I snorted laughter, just as I heard the crunch of footsteps behind us and whirled around, my heart suddenly thudding. But it was only a middle-aged woman in a running jacket, with a golden retriever at the end of a leash. She passed us, smiling. I relaxed.
“Yeah, my dad used to bring me here to play. We’d kick the football around and then sketch together.” Oliver laughed. “It was kind of a weird combination, now that I think about it, but it seemed totally normal then.”
The path was even smaller now and mostly dirt. Mud was clinging to the sides of my sneakers, and my legs were wet where the bushes had brushed them. “Where is this statue?” I asked Oliver. The fog was even heavier now, and all I could see ahead of us were the shadowy shapes of the trees, like giants looming out of the white mist. “It’s very
Lord of the Rings back in here.”
“Just ahead.” Oliver pulled me up and over a tree trunk fallen across the path. “This is the back way. I thought it’d be more fun than the main road.” He pushed past a couple of bushes, then stopped. “There.”

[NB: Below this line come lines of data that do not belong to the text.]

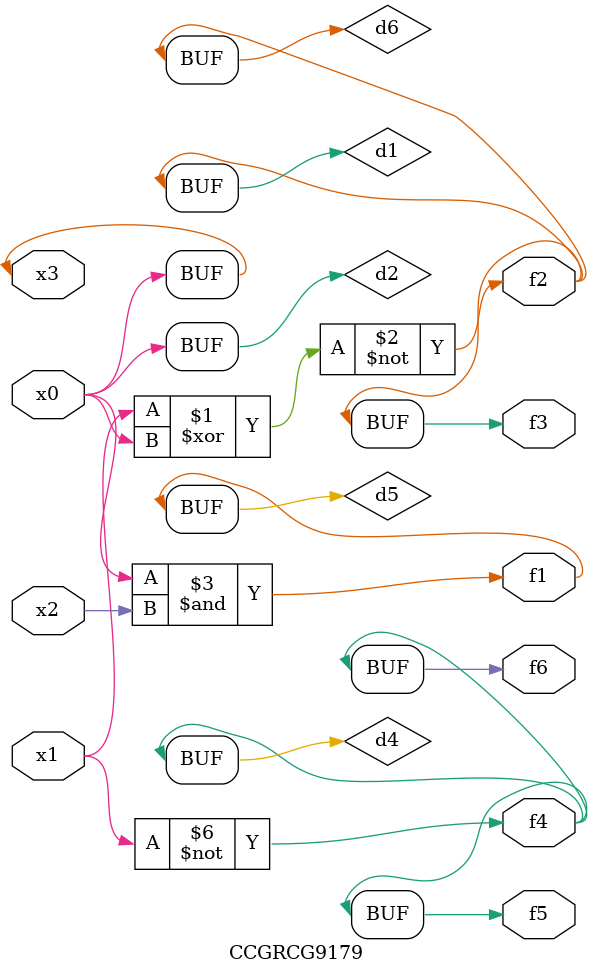
<source format=v>
module CCGRCG9179(
	input x0, x1, x2, x3,
	output f1, f2, f3, f4, f5, f6
);

	wire d1, d2, d3, d4, d5, d6;

	xnor (d1, x1, x3);
	buf (d2, x0, x3);
	nand (d3, x0, x2);
	not (d4, x1);
	nand (d5, d3);
	or (d6, d1);
	assign f1 = d5;
	assign f2 = d6;
	assign f3 = d6;
	assign f4 = d4;
	assign f5 = d4;
	assign f6 = d4;
endmodule

</source>
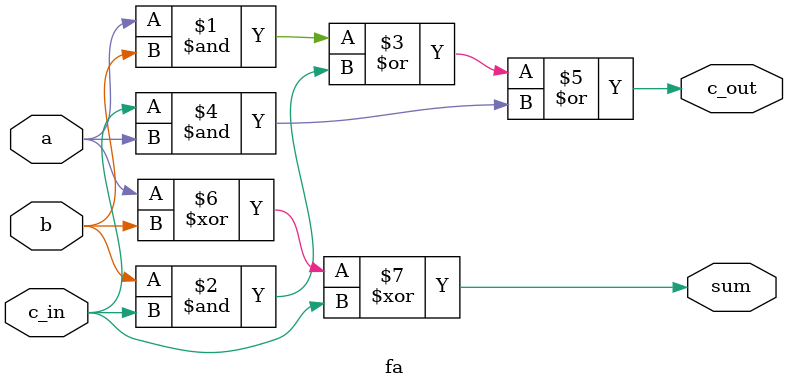
<source format=v>
module fa(c_out,sum,c_in,a,b);
	output c_out,sum;
	input c_in,a,b;

	assign c_out = ( a & b ) | ( b & c_in ) | ( c_in & a );
	assign sum = a ^ b ^ c_in;
endmodule

</source>
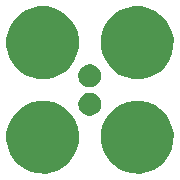
<source format=gts>
%TF.GenerationSoftware,KiCad,Pcbnew,4.0.5-e0-6337~49~ubuntu16.04.1*%
%TF.CreationDate,2017-07-06T19:38:19-07:00*%
%TF.ProjectId,2x2-Tilt-Switch-SW-520D-TH,3278322D54696C742D5377697463682D,1.0*%
%TF.FileFunction,Soldermask,Top*%
%FSLAX46Y46*%
G04 Gerber Fmt 4.6, Leading zero omitted, Abs format (unit mm)*
G04 Created by KiCad (PCBNEW 4.0.5-e0-6337~49~ubuntu16.04.1) date Thu Jul  6 19:38:19 2017*
%MOMM*%
%LPD*%
G01*
G04 APERTURE LIST*
%ADD10C,0.350000*%
G04 APERTURE END LIST*
D10*
G36*
X16848110Y-33425847D02*
X17439055Y-33547151D01*
X17995198Y-33780932D01*
X18495334Y-34118278D01*
X18920421Y-34546343D01*
X19254266Y-35048821D01*
X19484156Y-35606576D01*
X19601264Y-36198014D01*
X19601264Y-36198024D01*
X19601331Y-36198363D01*
X19591710Y-36887416D01*
X19591633Y-36887754D01*
X19591633Y-36887762D01*
X19458057Y-37475701D01*
X19212685Y-38026816D01*
X18864937Y-38519778D01*
X18428062Y-38935809D01*
X17918700Y-39259061D01*
X17356254Y-39477219D01*
X16762147Y-39581976D01*
X16159003Y-39569342D01*
X15569800Y-39439797D01*
X15016982Y-39198277D01*
X14521607Y-38853982D01*
X14102537Y-38420023D01*
X13775738Y-37912930D01*
X13553656Y-37352014D01*
X13444755Y-36758658D01*
X13453177Y-36155441D01*
X13578606Y-35565347D01*
X13816259Y-35010858D01*
X14157091Y-34513088D01*
X14588112Y-34091000D01*
X15092913Y-33760668D01*
X15652259Y-33534677D01*
X16244845Y-33421636D01*
X16848110Y-33425847D01*
X16848110Y-33425847D01*
G37*
G36*
X24848110Y-33425847D02*
X25439055Y-33547151D01*
X25995198Y-33780932D01*
X26495334Y-34118278D01*
X26920421Y-34546343D01*
X27254266Y-35048821D01*
X27484156Y-35606576D01*
X27601264Y-36198014D01*
X27601264Y-36198024D01*
X27601331Y-36198363D01*
X27591710Y-36887416D01*
X27591633Y-36887754D01*
X27591633Y-36887762D01*
X27458057Y-37475701D01*
X27212685Y-38026816D01*
X26864937Y-38519778D01*
X26428062Y-38935809D01*
X25918700Y-39259061D01*
X25356254Y-39477219D01*
X24762147Y-39581976D01*
X24159003Y-39569342D01*
X23569800Y-39439797D01*
X23016982Y-39198277D01*
X22521607Y-38853982D01*
X22102537Y-38420023D01*
X21775738Y-37912930D01*
X21553656Y-37352014D01*
X21444755Y-36758658D01*
X21453177Y-36155441D01*
X21578606Y-35565347D01*
X21816259Y-35010858D01*
X22157091Y-34513088D01*
X22588112Y-34091000D01*
X23092913Y-33760668D01*
X23652259Y-33534677D01*
X24244845Y-33421636D01*
X24848110Y-33425847D01*
X24848110Y-33425847D01*
G37*
G36*
X20601383Y-32735441D02*
X20786795Y-32773501D01*
X20961297Y-32846855D01*
X21118221Y-32952702D01*
X21251598Y-33087012D01*
X21356345Y-33244671D01*
X21428477Y-33419674D01*
X21465174Y-33605008D01*
X21465174Y-33605018D01*
X21465241Y-33605357D01*
X21462222Y-33821557D01*
X21462146Y-33821891D01*
X21462146Y-33821904D01*
X21420288Y-34006142D01*
X21343300Y-34179059D01*
X21234188Y-34333735D01*
X21097113Y-34464270D01*
X20937294Y-34565694D01*
X20760816Y-34634145D01*
X20574410Y-34667014D01*
X20385162Y-34663049D01*
X20200293Y-34622404D01*
X20026836Y-34546622D01*
X19871408Y-34438597D01*
X19739919Y-34302436D01*
X19637381Y-34143328D01*
X19567698Y-33967330D01*
X19533529Y-33781158D01*
X19536171Y-33591891D01*
X19575527Y-33406739D01*
X19650093Y-33232761D01*
X19757035Y-33076578D01*
X19892273Y-32944142D01*
X20050663Y-32840496D01*
X20226166Y-32769587D01*
X20412096Y-32734120D01*
X20601383Y-32735441D01*
X20601383Y-32735441D01*
G37*
G36*
X20601383Y-30335441D02*
X20786795Y-30373501D01*
X20961297Y-30446855D01*
X21118221Y-30552702D01*
X21251598Y-30687012D01*
X21356345Y-30844671D01*
X21428477Y-31019674D01*
X21465174Y-31205008D01*
X21465174Y-31205018D01*
X21465241Y-31205357D01*
X21462222Y-31421557D01*
X21462146Y-31421891D01*
X21462146Y-31421904D01*
X21420288Y-31606142D01*
X21343300Y-31779059D01*
X21234188Y-31933735D01*
X21097113Y-32064270D01*
X20937294Y-32165694D01*
X20760816Y-32234145D01*
X20574410Y-32267014D01*
X20385162Y-32263049D01*
X20200293Y-32222404D01*
X20026836Y-32146622D01*
X19871408Y-32038597D01*
X19739919Y-31902436D01*
X19637381Y-31743328D01*
X19567698Y-31567330D01*
X19533529Y-31381158D01*
X19536171Y-31191891D01*
X19575527Y-31006739D01*
X19650093Y-30832761D01*
X19757035Y-30676578D01*
X19892273Y-30544142D01*
X20050663Y-30440496D01*
X20226166Y-30369587D01*
X20412096Y-30334120D01*
X20601383Y-30335441D01*
X20601383Y-30335441D01*
G37*
G36*
X16848110Y-25425847D02*
X17439055Y-25547151D01*
X17995198Y-25780932D01*
X18495334Y-26118278D01*
X18920421Y-26546343D01*
X19254266Y-27048821D01*
X19484156Y-27606576D01*
X19601264Y-28198014D01*
X19601264Y-28198024D01*
X19601331Y-28198363D01*
X19591710Y-28887416D01*
X19591633Y-28887754D01*
X19591633Y-28887762D01*
X19458057Y-29475701D01*
X19212685Y-30026816D01*
X18864937Y-30519778D01*
X18428062Y-30935809D01*
X17918700Y-31259061D01*
X17356254Y-31477219D01*
X16762147Y-31581976D01*
X16159003Y-31569342D01*
X15569800Y-31439797D01*
X15016982Y-31198277D01*
X14521607Y-30853982D01*
X14102537Y-30420023D01*
X13775738Y-29912930D01*
X13553656Y-29352014D01*
X13444755Y-28758658D01*
X13453177Y-28155441D01*
X13578606Y-27565347D01*
X13816259Y-27010858D01*
X14157091Y-26513088D01*
X14588112Y-26091000D01*
X15092913Y-25760668D01*
X15652259Y-25534677D01*
X16244845Y-25421636D01*
X16848110Y-25425847D01*
X16848110Y-25425847D01*
G37*
G36*
X24848110Y-25425847D02*
X25439055Y-25547151D01*
X25995198Y-25780932D01*
X26495334Y-26118278D01*
X26920421Y-26546343D01*
X27254266Y-27048821D01*
X27484156Y-27606576D01*
X27601264Y-28198014D01*
X27601264Y-28198024D01*
X27601331Y-28198363D01*
X27591710Y-28887416D01*
X27591633Y-28887754D01*
X27591633Y-28887762D01*
X27458057Y-29475701D01*
X27212685Y-30026816D01*
X26864937Y-30519778D01*
X26428062Y-30935809D01*
X25918700Y-31259061D01*
X25356254Y-31477219D01*
X24762147Y-31581976D01*
X24159003Y-31569342D01*
X23569800Y-31439797D01*
X23016982Y-31198277D01*
X22521607Y-30853982D01*
X22102537Y-30420023D01*
X21775738Y-29912930D01*
X21553656Y-29352014D01*
X21444755Y-28758658D01*
X21453177Y-28155441D01*
X21578606Y-27565347D01*
X21816259Y-27010858D01*
X22157091Y-26513088D01*
X22588112Y-26091000D01*
X23092913Y-25760668D01*
X23652259Y-25534677D01*
X24244845Y-25421636D01*
X24848110Y-25425847D01*
X24848110Y-25425847D01*
G37*
M02*

</source>
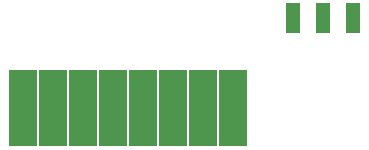
<source format=gbr>
G04 EAGLE Gerber RS-274X export*
G75*
%MOMM*%
%FSLAX34Y34*%
%LPD*%
%INSolderpaste Top*%
%IPPOS*%
%AMOC8*
5,1,8,0,0,1.08239X$1,22.5*%
G01*
%ADD10R,1.270000X2.540000*%
%ADD11R,2.400000X6.502400*%


D10*
X863600Y304800D03*
X889000Y304800D03*
X838200Y304800D03*
D11*
X685800Y228613D03*
X711200Y228613D03*
X736600Y228613D03*
X762000Y228613D03*
X787400Y228613D03*
X660400Y228613D03*
X635000Y228613D03*
X609600Y228613D03*
M02*

</source>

The statue stood in a little clearing, surrounded by trees on all sides. A little brick pavilion encircled it. Peter Pan, in dark bronze and with a flute in his hand, stood on top of a big bronze boulder, looking down as if he were about to hop off.
I couldn’t help smiling, the little figure was so delicate and charming. “It’s so cute.”

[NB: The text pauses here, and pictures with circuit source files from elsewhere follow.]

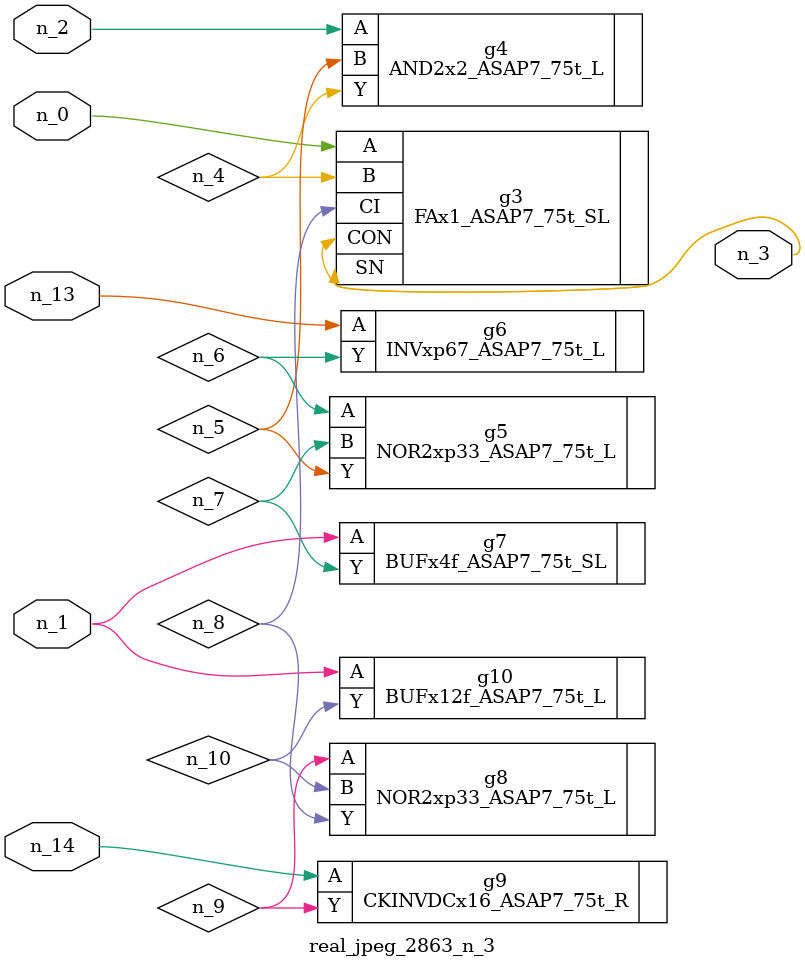
<source format=v>
module real_jpeg_2863_n_3 (n_0, n_1, n_14, n_2, n_13, n_3);

input n_0;
input n_1;
input n_14;
input n_2;
input n_13;

output n_3;

wire n_5;
wire n_8;
wire n_4;
wire n_6;
wire n_7;
wire n_10;
wire n_9;

FAx1_ASAP7_75t_SL g3 ( 
.A(n_0),
.B(n_4),
.CI(n_8),
.CON(n_3),
.SN(n_3)
);

BUFx4f_ASAP7_75t_SL g7 ( 
.A(n_1),
.Y(n_7)
);

BUFx12f_ASAP7_75t_L g10 ( 
.A(n_1),
.Y(n_10)
);

AND2x2_ASAP7_75t_L g4 ( 
.A(n_2),
.B(n_5),
.Y(n_4)
);

NOR2xp33_ASAP7_75t_L g5 ( 
.A(n_6),
.B(n_7),
.Y(n_5)
);

NOR2xp33_ASAP7_75t_L g8 ( 
.A(n_9),
.B(n_10),
.Y(n_8)
);

INVxp67_ASAP7_75t_L g6 ( 
.A(n_13),
.Y(n_6)
);

CKINVDCx16_ASAP7_75t_R g9 ( 
.A(n_14),
.Y(n_9)
);


endmodule
</source>
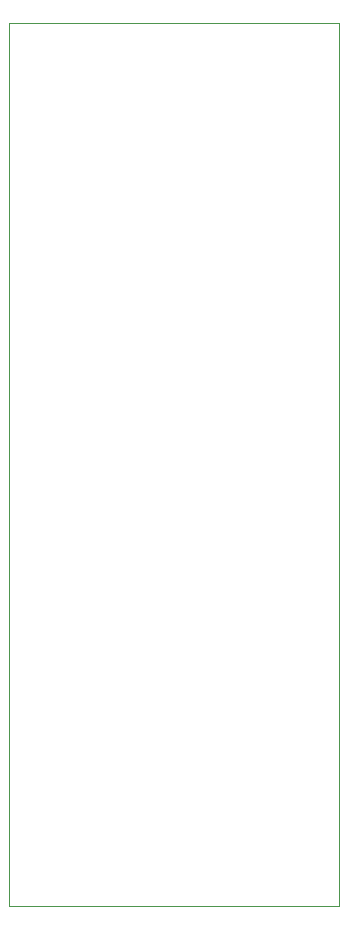
<source format=gbr>
%TF.GenerationSoftware,KiCad,Pcbnew,6.0.8-f2edbf62ab~116~ubuntu22.04.1*%
%TF.CreationDate,2022-10-03T19:03:55-04:00*%
%TF.ProjectId,PicoProbeProgrammerBoard,5069636f-5072-46f6-9265-50726f677261,rev?*%
%TF.SameCoordinates,Original*%
%TF.FileFunction,Profile,NP*%
%FSLAX46Y46*%
G04 Gerber Fmt 4.6, Leading zero omitted, Abs format (unit mm)*
G04 Created by KiCad (PCBNEW 6.0.8-f2edbf62ab~116~ubuntu22.04.1) date 2022-10-03 19:03:55*
%MOMM*%
%LPD*%
G01*
G04 APERTURE LIST*
%TA.AperFunction,Profile*%
%ADD10C,0.100000*%
%TD*%
G04 APERTURE END LIST*
D10*
X114625000Y-19200000D02*
X142575000Y-19200000D01*
X142575000Y-19200000D02*
X142575000Y-94023200D01*
X142575000Y-94023200D02*
X114625000Y-94023200D01*
X114625000Y-94023200D02*
X114625000Y-19200000D01*
M02*

</source>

Oliver nodded. “It’s really famous. You see people from all over the world taking pictures here.”
We walked slowly around Peter Pan’s boulder, looking at the statue from all angles.
“What’s the attraction, do you think?” I asked. “Is it because everyone remembers the story from growing up?” I stooped to pick up a big sycamore leaf and twirled it between my fingers.
“I don’t know.” We stopped, and Oliver leaned back against the boulder. “Maybe it’s the allure of never growing up. I mean, wouldn’t you want to never get old, if you could?”
I shook my head. “And be seventeen forever? No. Definitely not.” I thought of the mess my life was in right now. I wanted to be done with all this.
I opened my mouth with the intention of telling Oliver so, when I caught a sudden movement out of the corner of my eye. Someone in gray was coming down the path toward us, walking swiftly and purposefully.
Jeremiah. My heart gave a great thud, and adrenaline shot into my system. I grabbed Oliver’s hand. “Run!” I gasped, dragging at him.
Jeremiah saw us, I could tell, and started picking up his pace. His hand was tucked inside his suit-coat pocket. For an instant, our eyes met, and he smiled broadly.
Without thinking, I turned and plunged into the nearby bushes, still holding Oliver’s hand.
Get away.
That was the only thought in my mind.
“Zoe! What’s going on?” Oliver stumbled behind me as we fought our way out of the thicket.